■ PROBLEM DESCRIPTION ■
Transcribe each entry exactly; skip the images.

■ PROVIDED DATA ■
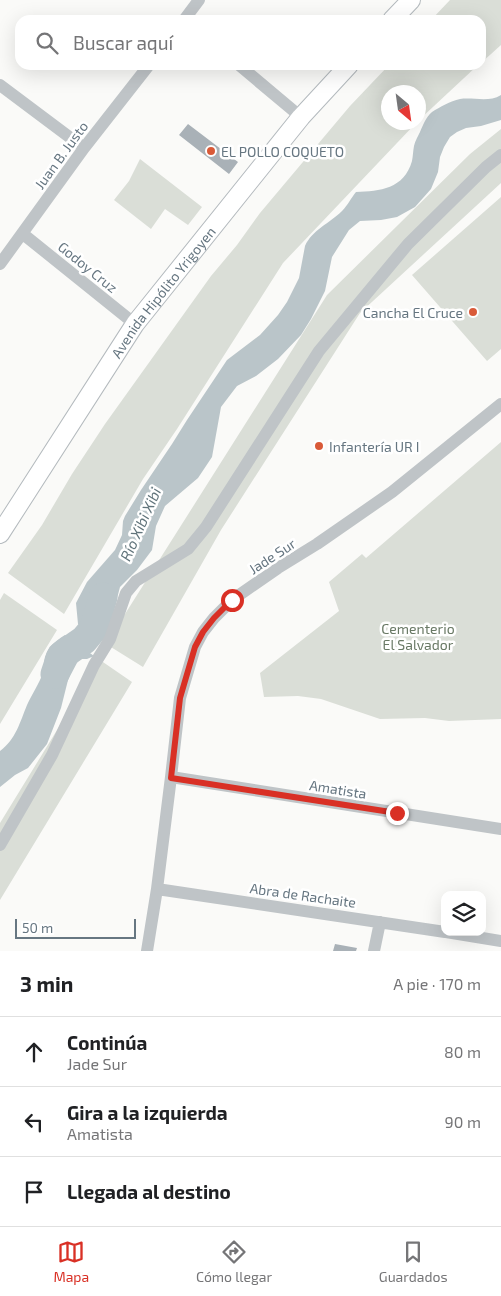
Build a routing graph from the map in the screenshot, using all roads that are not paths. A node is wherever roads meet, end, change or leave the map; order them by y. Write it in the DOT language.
graph roads {
  1 [pos="199,0"];
  2 [pos="410,0"];
  3 [pos="188,15"];
  4 [pos="396,15"];
  5 [pos="145,70"];
  6 [pos="245,70"];
  7 [pos="344,70"];
  8 [pos="0,85"];
  9 [pos="301,117"];
  10 [pos="84,148"];
  11 [pos="501,155"];
  12 [pos="23,234"];
  13 [pos="0,264"];
  14 [pos="135,324"];
  15 [pos="501,404"];
  16 [pos="0,534"];
  17 [pos="171,778"];
  18 [pos="501,829"];
  19 [pos="0,845"];
  20 [pos="156,889"];
  21 [pos="380,922"];
  22 [pos="441,931"];
  23 [pos="470,936"];
  24 [pos="501,941"];
  25 [pos="147,951"];
  26 [pos="374,951"];
  1 -- 3 [label="street"];
  2 -- 4 [label="main road"];
  5 -- 10 [label="street, Juan B. Justo"];
  6 -- 9 [label="street"];
  7 -- 9 [label="main road, Avenida Hipólito Yrigoyen"];
  8 -- 10 [label="street"];
  9 -- 14 [label="main road, Avenida Hipólito Yrigoyen"];
  10 -- 12 [label="street, Juan B. Justo"];
  11 -- 19 [label="street"];
  12 -- 13 [label="street, Juan B. Justo"];
  12 -- 14 [label="street, Godoy Cruz"];
  14 -- 16 [label="main road, Avenida Hipólito Yrigoyen"];
  15 -- 17 [label="street, Jade Sur"];
  17 -- 18 [label="street, Amatista"];
  17 -- 20 [label="street, Jade Sur"];
  20 -- 21 [label="street, Abra de Rachaite"];
  20 -- 25 [label="street, Jade Sur"];
  21 -- 22 [label="street, Abra de Rachaite"];
  21 -- 26 [label="street"];
  23 -- 24 [label="street, Abra de Rachaite"];
}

■ WRITTEN ANSWER ■
Build a routing graph from the map in the screenshot, using all roads that are not paths. A node is wherever roads meet, end, change or leave the map; order them by y. Write it in the DOT language.
graph roads {
  1 [pos="199,0"];
  2 [pos="410,0"];
  3 [pos="188,15"];
  4 [pos="396,15"];
  5 [pos="145,70"];
  6 [pos="245,70"];
  7 [pos="344,70"];
  8 [pos="0,85"];
  9 [pos="301,117"];
  10 [pos="84,148"];
  11 [pos="501,155"];
  12 [pos="23,234"];
  13 [pos="0,264"];
  14 [pos="135,324"];
  15 [pos="501,404"];
  16 [pos="0,534"];
  17 [pos="171,778"];
  18 [pos="501,829"];
  19 [pos="0,845"];
  20 [pos="156,889"];
  21 [pos="380,922"];
  22 [pos="441,931"];
  23 [pos="470,936"];
  24 [pos="501,941"];
  25 [pos="147,951"];
  26 [pos="374,951"];
  1 -- 3 [label="street"];
  2 -- 4 [label="main road"];
  5 -- 10 [label="street, Juan B. Justo"];
  6 -- 9 [label="street"];
  7 -- 9 [label="main road, Avenida Hipólito Yrigoyen"];
  8 -- 10 [label="street"];
  9 -- 14 [label="main road, Avenida Hipólito Yrigoyen"];
  10 -- 12 [label="street, Juan B. Justo"];
  11 -- 19 [label="street"];
  12 -- 13 [label="street, Juan B. Justo"];
  12 -- 14 [label="street, Godoy Cruz"];
  14 -- 16 [label="main road, Avenida Hipólito Yrigoyen"];
  15 -- 17 [label="street, Jade Sur"];
  17 -- 18 [label="street, Amatista"];
  17 -- 20 [label="street, Jade Sur"];
  20 -- 21 [label="street, Abra de Rachaite"];
  20 -- 25 [label="street, Jade Sur"];
  21 -- 22 [label="street, Abra de Rachaite"];
  21 -- 26 [label="street"];
  23 -- 24 [label="street, Abra de Rachaite"];
}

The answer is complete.